Menteri dapat melimpahkan kepada Gubernur untuk melakukan pengawasan terhadap
penyelenggaraan kewenangan pengelolaan di bidang usaha pertambangan yang dilaksanakan
oleh pemerintah kabupaten/kota.16 Menteri, Gubernur dan Bupati/Walikota sesuai dengan
kewenangannya melakukan pengawasan atas pelaksanaan kegiatan usaha pertambangan yang
dilakukan oleh pemegang IUP, IPR atau IUPK17. Pengawasan tersebut dilakukan melalui
mekanisme evaluasi terhadap laporan rencana dan pelaksanaan usaha pertambangan dari
pemegang ijin (IUP, IPR dan IUPK), dan/atau inspeksi ke lokasi ijin (IUP, IPR dan IUPK).

E. HUKUM PERBANKAN

Perbankan merupakan inti dari suatu keuangan setiap negara, bank merupakan lembaga
keuangan yang menjadi tempat bagi perusahaan, badan-badan pemerintahan dan swasta
maupun perorangan menyimpan dana-dananya baik melalui kegiatan perkreditan dan
berbagai jasa yang dapat diberikan, baik melayani kebutuhan pembiayaan serta melancarkan
mekanisme sistem pembangunan bagi semua sektor perekonomian. Dengan memberikan
kredit kepada beberapa sektor perekonomian, bank melancarkan arus barang-barang dan jasa
dari produsen kepada konsumen. Bank merupakan supplier dari sebagian besar uang yang
beredar dengan digunakan sebagai alat tukar, sehingga mekanisme kebijaksanaan moneter
dapat berjalan. Dengan demikian bank merupakan suatu lembaga keuangan yang sangat
penting dalam menjalankan kegiatan perekonomian dan perdagangan.
Di dalam Islam, masalah perbankan tidak diatur dalam nash secara tegas dan jelas,
sehingga merupakan masalah ijtihadiyah dan terdapat kontroversial dalam kepastian
hukumnya. Kontroversial ini terjadi karena sistem yang dianut perbankan konvensional
menggunakan sistem bunga (interest foregone), sementara dalam agama Islam setiap
investasi yang mengandung unsur riba adalah haram. Terlepas dari hal tersebut, kebutuhan
masyarakat terhadap jasa perbankan sangat besar karena bank sebagai penghimpun dan
penyalur dana masyarakat. Demikian pula dalam perbankan terdapat pihak penerima jasa dan
pemberi jasa. Oleh karena itu pemerintah merespon masalah tersebut berupa diterbitkannya
peraturan Pemerintah RI No. 72 Tahun 1992. Tentang Pendirian Bank berdasarkan prinsip
bagi hasil (Bank Syariah). Keadaan ini memberikan nuansa semakin bervariasinya landasan
operasional bank di Indonesia dan memberikan pilihan kepada masyarakat muslim
khususnya untuk menggunakan jasa perbankan syariah.

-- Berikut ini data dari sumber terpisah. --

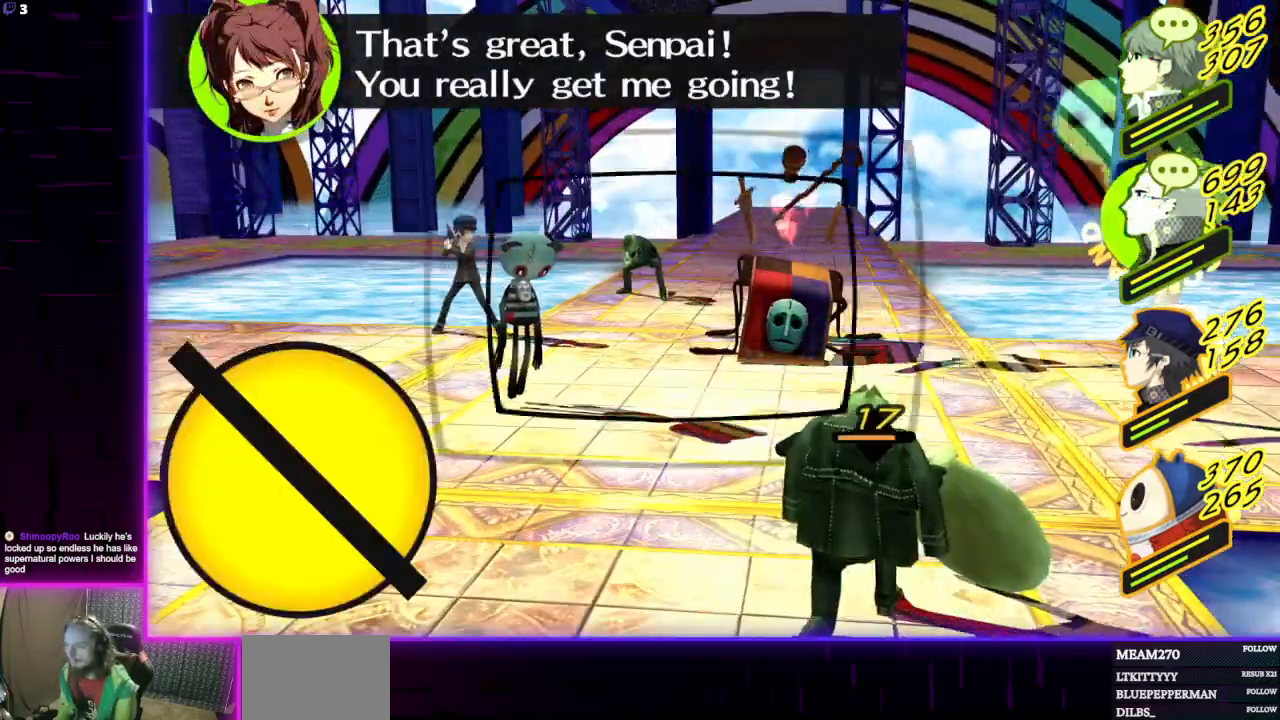
Gameplay with a controller (Xbox layout); each line is a JSON object with the inputs held at the frame after it. "events" lists button and stick changes between this image and that frame as [ms after this image, input, new state], when the widget could be followed in between.
{"buttons": [], "left_stick": "center", "right_stick": "center", "events": [[334, "A", "down"], [467, "A", "up"]]}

Perbankan syariah merupakan lembaga keuangan sebagai penghimpun dana dan penyalur
dan masyarakat khususnya masyarakat muslim menetapkan imbalan berdasarkan sistem bagi
hasil tergolong masih baru berdiri di Indonesia dan masih terbatas di beberapa tempat
tertentu saja di Indonesia, sehingga masyarakat belum begitu banyak tahu tentang mekanisme
kerja dan sistem operasional bank syariah sehingga menimbulkan keuangan masyarakat
untuk menggunakan jasa perbankan syariah.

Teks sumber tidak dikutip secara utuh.